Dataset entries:
*** Begin section ***

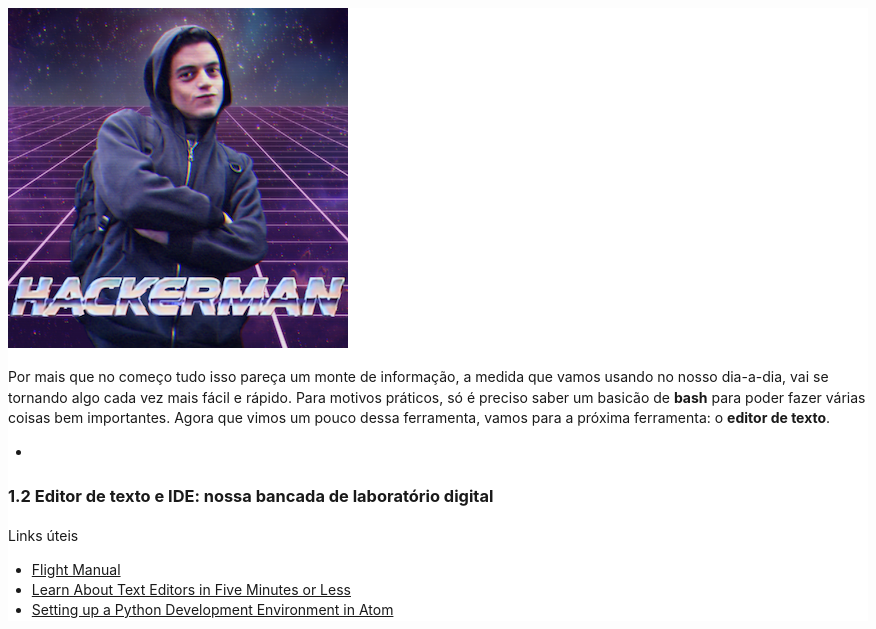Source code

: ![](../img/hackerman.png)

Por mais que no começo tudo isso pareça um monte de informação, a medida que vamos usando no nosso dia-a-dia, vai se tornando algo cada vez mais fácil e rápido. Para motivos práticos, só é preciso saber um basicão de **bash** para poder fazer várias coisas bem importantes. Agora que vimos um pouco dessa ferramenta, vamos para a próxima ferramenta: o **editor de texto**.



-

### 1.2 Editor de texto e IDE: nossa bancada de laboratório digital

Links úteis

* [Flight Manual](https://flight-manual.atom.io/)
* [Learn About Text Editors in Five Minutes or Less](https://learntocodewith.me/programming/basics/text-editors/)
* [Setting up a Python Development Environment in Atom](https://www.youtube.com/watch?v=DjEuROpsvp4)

*** End section ***
*** Begin section ***

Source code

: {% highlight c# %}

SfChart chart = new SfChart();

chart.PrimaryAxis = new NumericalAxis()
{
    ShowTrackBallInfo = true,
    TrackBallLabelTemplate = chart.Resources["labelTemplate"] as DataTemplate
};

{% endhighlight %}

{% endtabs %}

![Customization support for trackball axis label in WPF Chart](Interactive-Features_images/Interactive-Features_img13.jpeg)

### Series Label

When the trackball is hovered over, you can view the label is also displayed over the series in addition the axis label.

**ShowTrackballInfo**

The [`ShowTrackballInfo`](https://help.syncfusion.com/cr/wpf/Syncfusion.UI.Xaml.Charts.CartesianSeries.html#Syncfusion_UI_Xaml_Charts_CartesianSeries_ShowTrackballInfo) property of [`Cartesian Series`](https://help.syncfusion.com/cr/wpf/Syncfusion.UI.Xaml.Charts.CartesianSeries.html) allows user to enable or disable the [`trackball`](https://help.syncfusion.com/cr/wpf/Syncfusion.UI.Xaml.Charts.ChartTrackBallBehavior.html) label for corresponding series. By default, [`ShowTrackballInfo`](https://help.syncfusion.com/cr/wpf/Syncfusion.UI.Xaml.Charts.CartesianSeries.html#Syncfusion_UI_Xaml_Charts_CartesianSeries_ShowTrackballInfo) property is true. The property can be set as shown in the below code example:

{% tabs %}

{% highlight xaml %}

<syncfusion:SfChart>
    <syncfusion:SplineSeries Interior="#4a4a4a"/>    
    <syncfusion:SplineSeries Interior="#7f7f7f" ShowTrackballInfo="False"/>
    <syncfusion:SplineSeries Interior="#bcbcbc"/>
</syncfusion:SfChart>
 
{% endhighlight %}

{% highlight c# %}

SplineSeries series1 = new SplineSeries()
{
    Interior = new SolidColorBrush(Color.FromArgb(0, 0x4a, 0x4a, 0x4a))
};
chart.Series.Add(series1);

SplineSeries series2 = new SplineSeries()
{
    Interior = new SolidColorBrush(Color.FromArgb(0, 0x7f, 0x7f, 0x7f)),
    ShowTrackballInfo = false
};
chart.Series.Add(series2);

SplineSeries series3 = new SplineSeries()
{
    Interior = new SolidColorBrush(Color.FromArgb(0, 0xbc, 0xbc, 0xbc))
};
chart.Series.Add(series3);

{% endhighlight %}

*** End section ***
*** Begin section ***

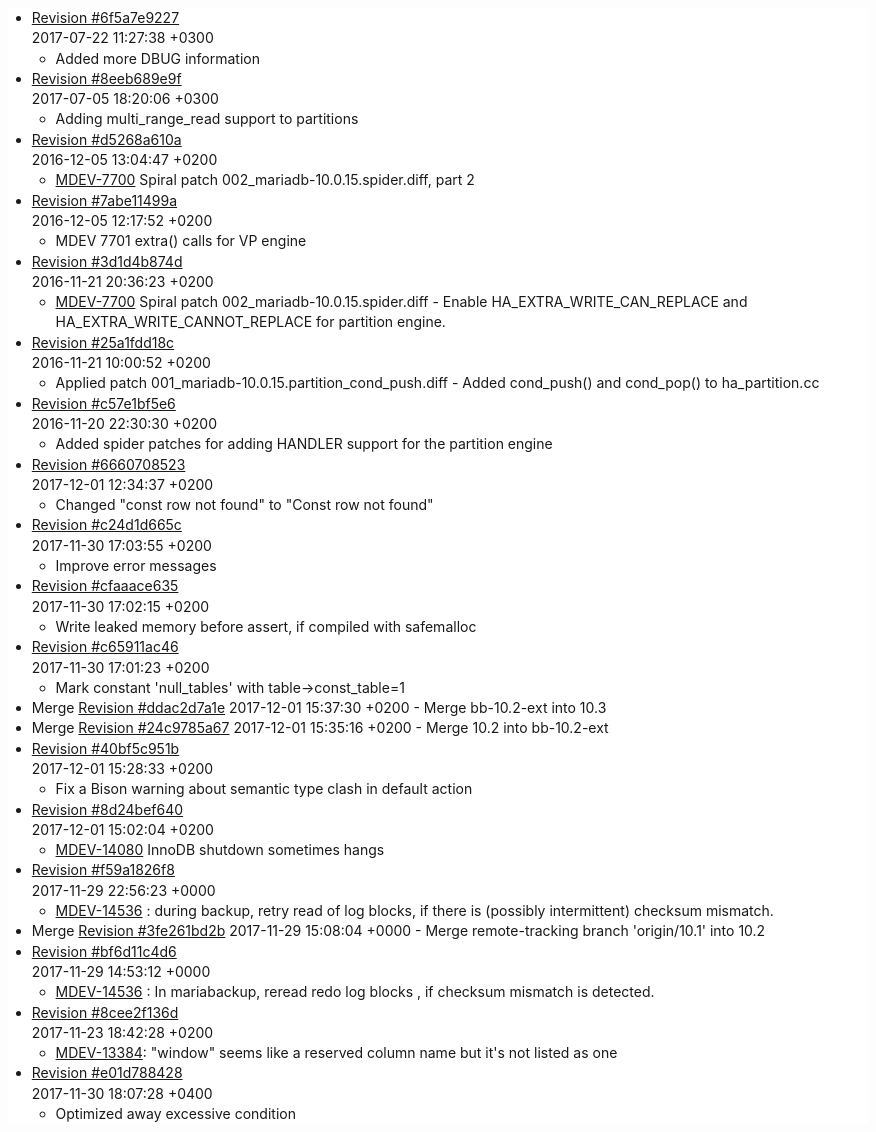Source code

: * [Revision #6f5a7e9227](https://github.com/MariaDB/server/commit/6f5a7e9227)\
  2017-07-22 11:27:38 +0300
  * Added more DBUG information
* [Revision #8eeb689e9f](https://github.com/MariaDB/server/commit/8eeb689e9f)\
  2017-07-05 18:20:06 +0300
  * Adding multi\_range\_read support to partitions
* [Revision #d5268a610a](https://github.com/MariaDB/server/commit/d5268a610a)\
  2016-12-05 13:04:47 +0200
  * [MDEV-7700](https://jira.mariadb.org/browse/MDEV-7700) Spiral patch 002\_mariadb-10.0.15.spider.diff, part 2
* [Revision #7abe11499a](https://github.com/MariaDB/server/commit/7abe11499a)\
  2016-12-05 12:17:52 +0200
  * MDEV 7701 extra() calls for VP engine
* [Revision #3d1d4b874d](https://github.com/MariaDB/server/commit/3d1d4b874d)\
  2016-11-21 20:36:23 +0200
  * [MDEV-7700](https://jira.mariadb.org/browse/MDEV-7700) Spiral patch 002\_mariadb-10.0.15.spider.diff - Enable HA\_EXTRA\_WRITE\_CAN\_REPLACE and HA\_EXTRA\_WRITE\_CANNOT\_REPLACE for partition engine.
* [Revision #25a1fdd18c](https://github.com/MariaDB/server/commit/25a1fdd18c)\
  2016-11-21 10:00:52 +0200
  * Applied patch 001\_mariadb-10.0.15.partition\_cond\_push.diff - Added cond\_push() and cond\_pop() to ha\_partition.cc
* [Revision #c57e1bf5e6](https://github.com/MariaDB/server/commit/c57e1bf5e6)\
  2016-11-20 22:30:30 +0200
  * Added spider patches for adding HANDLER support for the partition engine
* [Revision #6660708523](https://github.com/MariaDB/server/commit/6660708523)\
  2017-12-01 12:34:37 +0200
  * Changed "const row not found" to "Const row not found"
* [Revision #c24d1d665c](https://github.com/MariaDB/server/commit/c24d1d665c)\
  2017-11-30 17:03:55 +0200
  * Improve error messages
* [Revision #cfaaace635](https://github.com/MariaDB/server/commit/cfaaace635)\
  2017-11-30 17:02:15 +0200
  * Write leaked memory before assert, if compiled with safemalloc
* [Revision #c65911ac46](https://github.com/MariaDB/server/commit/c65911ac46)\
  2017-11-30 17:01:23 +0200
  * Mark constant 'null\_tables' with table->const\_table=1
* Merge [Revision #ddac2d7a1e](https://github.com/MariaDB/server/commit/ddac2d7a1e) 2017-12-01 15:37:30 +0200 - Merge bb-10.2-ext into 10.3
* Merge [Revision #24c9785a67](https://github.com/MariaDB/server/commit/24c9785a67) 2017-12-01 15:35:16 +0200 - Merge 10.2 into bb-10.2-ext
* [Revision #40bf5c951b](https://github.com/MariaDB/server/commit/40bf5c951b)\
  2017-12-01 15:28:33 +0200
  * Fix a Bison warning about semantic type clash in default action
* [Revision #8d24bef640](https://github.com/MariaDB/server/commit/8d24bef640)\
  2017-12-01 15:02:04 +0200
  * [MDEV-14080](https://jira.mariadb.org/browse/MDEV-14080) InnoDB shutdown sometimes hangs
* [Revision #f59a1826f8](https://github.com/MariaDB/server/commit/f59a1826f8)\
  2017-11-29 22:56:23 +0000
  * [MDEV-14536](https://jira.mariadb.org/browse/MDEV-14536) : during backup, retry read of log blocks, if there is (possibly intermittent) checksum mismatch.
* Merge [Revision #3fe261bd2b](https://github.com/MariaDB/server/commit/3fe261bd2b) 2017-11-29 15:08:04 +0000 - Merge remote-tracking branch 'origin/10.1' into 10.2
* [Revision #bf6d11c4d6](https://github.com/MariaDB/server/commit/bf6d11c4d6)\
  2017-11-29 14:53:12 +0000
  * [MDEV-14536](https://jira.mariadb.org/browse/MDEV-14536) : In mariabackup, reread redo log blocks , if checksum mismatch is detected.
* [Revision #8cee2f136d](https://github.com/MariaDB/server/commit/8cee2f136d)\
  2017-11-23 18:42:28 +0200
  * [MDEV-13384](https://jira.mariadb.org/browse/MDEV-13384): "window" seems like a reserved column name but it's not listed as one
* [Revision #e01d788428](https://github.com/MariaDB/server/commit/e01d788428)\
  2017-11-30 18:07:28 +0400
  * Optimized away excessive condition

*** End section ***

Exercise instructions =
Please turn the part of the material that opens with the line containing "### 1.2 Editor" and closes with the line containing "[Setting up a" into a Markdown table with columns Row and Line, skipping blank lines and numbering the rest in order.

Task response =
| Row | Line |
|---|---|
| 1 | ### 1.2 Editor de texto e IDE: nossa bancada de laboratório digital |
| 2 | Links úteis |
| 3 | * [Flight Manual](https://flight-manual.atom.io/) |
| 4 | * [Learn About Text Editors in Five Minutes or Less](https://learntocodewith.me/programming/basics/text-editors/) |
| 5 | * [Setting up a Python Development Environment in Atom](https://www.youtube.com/watch?v=DjEuROpsvp4) |